▶ EXTRACTED DATA
Segment Open
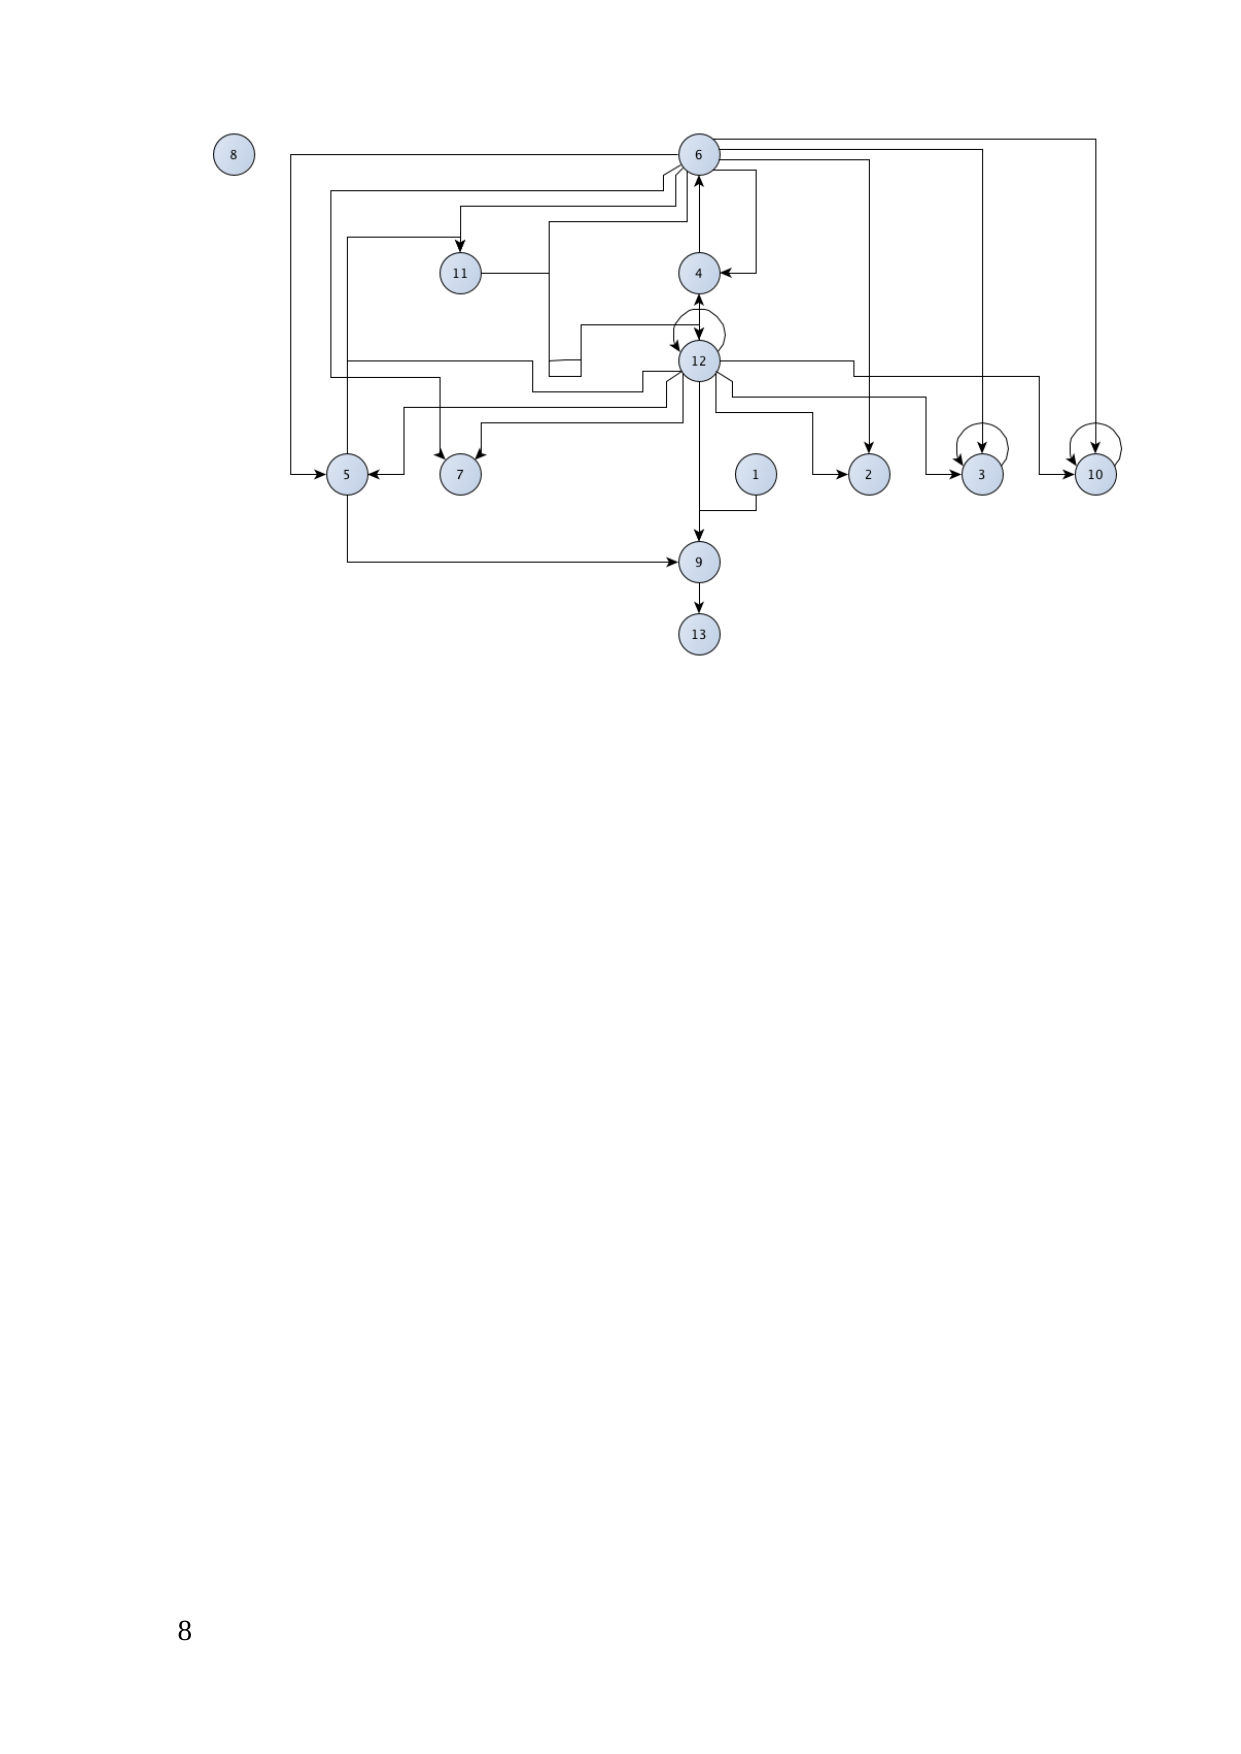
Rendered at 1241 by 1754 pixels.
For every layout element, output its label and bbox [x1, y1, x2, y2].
Segment Closed
Segment Open
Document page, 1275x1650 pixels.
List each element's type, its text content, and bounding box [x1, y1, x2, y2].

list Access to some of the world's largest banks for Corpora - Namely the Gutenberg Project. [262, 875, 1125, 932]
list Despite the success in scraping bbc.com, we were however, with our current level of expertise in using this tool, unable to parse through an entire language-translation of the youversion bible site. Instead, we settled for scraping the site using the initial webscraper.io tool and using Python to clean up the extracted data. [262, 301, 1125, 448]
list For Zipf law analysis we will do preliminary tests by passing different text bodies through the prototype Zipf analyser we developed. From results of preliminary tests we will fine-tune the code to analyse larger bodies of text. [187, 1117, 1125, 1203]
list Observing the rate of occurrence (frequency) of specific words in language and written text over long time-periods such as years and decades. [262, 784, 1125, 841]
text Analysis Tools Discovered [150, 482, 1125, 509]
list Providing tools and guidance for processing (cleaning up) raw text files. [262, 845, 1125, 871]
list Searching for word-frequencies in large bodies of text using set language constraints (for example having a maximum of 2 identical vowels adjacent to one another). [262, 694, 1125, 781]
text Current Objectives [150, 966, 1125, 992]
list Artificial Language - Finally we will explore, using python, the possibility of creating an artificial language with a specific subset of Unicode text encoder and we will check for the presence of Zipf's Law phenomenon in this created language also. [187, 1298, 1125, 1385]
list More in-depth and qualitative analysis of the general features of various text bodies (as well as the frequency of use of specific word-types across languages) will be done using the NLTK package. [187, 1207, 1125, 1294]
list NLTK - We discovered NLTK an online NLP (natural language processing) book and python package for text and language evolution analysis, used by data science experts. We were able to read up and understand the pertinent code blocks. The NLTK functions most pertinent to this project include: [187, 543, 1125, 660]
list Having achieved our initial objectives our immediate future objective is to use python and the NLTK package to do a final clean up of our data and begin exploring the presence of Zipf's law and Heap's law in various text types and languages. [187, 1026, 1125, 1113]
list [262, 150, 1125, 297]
Segment Closed
Where a line above holds the word "pixels", copy it.

Rendered at 1241 by 1754 pixels.
Document page, 1275x1650 pixels.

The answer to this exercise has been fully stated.